(Saved data entries)
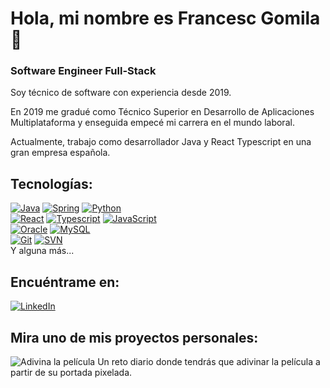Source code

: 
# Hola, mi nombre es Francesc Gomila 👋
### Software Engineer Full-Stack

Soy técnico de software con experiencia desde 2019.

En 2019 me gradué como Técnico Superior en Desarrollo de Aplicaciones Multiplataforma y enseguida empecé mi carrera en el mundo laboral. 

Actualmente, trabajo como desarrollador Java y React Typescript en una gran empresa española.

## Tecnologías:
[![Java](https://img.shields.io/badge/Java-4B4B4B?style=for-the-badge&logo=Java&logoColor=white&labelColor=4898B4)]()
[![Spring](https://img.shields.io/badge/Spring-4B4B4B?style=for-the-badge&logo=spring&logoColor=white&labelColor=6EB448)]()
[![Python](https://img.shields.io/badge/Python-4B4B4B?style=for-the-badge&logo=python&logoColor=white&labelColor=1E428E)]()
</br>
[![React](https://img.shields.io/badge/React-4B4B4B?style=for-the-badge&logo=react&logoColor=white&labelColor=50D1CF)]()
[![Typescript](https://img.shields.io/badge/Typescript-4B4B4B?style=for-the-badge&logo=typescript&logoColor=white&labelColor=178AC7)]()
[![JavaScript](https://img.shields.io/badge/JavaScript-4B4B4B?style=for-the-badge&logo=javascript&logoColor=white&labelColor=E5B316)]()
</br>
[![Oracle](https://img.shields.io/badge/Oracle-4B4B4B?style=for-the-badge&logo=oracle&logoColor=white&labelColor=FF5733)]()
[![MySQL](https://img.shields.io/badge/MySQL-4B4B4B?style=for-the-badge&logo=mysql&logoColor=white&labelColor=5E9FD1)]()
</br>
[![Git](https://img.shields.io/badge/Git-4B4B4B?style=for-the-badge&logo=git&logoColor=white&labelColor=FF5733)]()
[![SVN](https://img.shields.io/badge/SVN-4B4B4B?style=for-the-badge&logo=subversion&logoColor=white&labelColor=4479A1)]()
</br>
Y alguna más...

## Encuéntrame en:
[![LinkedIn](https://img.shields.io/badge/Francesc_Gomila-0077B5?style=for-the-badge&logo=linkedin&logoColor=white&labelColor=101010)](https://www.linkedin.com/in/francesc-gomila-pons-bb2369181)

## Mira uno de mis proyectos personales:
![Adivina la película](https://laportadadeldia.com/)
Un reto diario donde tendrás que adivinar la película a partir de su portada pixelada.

> Exercise description
For the string "Typescript", filter the data and copy out each line where it occurs.

> Task output
Actualmente, trabajo como desarrollador Java y React Typescript en una gran empresa española.
[![Typescript](https://img.shields.io/badge/Typescript-4B4B4B?style=for-the-badge&logo=typescript&logoColor=white&labelColor=178AC7)]()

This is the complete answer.